Yesterday, I did some recovering and braced myself to be ready for tomorrow’s hearing. I did a little knitting – making some headbands with scraps of corron and cotton blend yarn that will just fir around my head at forehead level, which I can wet down and refrigerate for the days when th ceiling fan in the den isn’t enough. I had tried before, but they were always too big and wouldn’t stay put. but after making three now with smaller stitch counts, I have it right The old, too big ones, though, I’ll wet down and refrigerate to go around my neck, sort of like cowls, if I need that extra. Just for getting cool, they won’t be any use as ice packs for arthritis – they’re not thick enough. It’s was a bit cooler, so it seemed like a good time to make them – no pressure.

Cartoon –

Short Takes –

Gizmodo – Hundreds of Little Blue Penguins Are Washing Up Dead in New Zealand Amid an Ocean Heatwave
Quote – New Zealand Department of Conservation post-mortem examinations revealed many of the birds were particularly vulnerable juveniles. The young penguins died of starvation and hypothermia, with no fat to help them hold onto heat in the water. Counterintuitively, seabirds dying of cold corresponds with hotter ocean temperatures caused by both climate change and the weather phenomenon La Niña, a Depart of Conservation representative, Graeme Taylor, told RNZ.
Click through for details. The quote uses the word “counterintuitive” (which is actually true of hypothermia in other ways too), and it strikes me that, in so many ways the things we need to do in the face of climate change are counterintuitive as well. Which is why it is so important to get solid science – exactly what people want to ignore. Sigh.

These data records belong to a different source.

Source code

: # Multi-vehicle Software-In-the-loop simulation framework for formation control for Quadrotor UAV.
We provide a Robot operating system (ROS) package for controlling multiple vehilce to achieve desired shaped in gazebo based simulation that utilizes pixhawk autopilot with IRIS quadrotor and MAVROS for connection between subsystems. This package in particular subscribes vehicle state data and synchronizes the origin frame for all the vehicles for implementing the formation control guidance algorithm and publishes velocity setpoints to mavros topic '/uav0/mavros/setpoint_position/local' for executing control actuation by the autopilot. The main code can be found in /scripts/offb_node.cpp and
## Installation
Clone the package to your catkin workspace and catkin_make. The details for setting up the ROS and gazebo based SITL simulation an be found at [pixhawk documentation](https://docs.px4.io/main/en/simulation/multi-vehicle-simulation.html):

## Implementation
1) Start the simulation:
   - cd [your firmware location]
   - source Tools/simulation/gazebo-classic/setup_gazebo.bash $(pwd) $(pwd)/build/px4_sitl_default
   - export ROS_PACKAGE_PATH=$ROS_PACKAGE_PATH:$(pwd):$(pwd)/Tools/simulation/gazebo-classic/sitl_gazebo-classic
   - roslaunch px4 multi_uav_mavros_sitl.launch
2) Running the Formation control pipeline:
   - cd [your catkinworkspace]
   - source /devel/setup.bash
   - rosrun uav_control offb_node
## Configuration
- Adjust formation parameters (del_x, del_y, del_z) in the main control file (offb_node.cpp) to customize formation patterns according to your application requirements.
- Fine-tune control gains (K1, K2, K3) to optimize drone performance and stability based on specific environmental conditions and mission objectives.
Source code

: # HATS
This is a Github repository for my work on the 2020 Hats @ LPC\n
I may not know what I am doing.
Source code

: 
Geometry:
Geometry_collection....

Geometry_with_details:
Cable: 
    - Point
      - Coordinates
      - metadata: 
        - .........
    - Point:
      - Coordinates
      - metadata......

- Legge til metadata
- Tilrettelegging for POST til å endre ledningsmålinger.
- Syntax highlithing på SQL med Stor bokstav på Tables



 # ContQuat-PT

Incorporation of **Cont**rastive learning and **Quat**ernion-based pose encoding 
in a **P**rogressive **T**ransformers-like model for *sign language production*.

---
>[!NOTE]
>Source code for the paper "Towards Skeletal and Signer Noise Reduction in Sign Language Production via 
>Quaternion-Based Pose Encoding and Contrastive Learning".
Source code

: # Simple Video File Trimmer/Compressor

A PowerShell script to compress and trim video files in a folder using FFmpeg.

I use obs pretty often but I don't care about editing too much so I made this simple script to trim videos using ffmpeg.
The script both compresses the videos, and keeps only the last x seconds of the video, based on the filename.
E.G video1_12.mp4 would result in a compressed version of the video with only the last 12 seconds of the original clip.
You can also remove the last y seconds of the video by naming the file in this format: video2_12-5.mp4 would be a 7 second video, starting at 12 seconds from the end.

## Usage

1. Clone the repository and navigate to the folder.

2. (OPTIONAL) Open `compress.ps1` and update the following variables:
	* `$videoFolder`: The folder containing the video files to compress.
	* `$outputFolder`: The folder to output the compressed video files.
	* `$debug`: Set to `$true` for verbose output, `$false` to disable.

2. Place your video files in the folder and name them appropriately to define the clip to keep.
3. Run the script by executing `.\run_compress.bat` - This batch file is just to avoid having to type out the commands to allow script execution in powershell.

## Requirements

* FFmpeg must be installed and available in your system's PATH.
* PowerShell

The New Yorker – Putting the Backlash Against Progressive Prosecutors in Perspective
Quote – In San Francisco, Chesa Boudin—a reform-minded district attorney—was recalled by voters by a significant margin last week. Boudin had instituted a number of progressive reforms, from liberalizing bail policies to reducing jail populations through diversion programs. But those changes were buried by the perception that the city had descended into a state of chaos. His recall has been cast as a referendum on crime and on the public’s attitudes toward progressive criminal-justice policies. What were the voters in San Francisco blaming on Boudin? The New Yorker staff writer Benjamin Wallace-Wells recently wrote about Boudin’s recall. He speaks with the New Yorker senior editor Tyler Foggatt.
Click through – it’s a podcast, but you can download a transcript. It did not offer me any file extension, but when I went to open it, my PC gave me a list of programs to choose from; I selected “Notepad” and it opened right up. “Wordpad” also works, but Adobe Reader doesn’t. It’s valuable information for anyone who cares about restorative justice, reforming our legal and prison systems, and the like.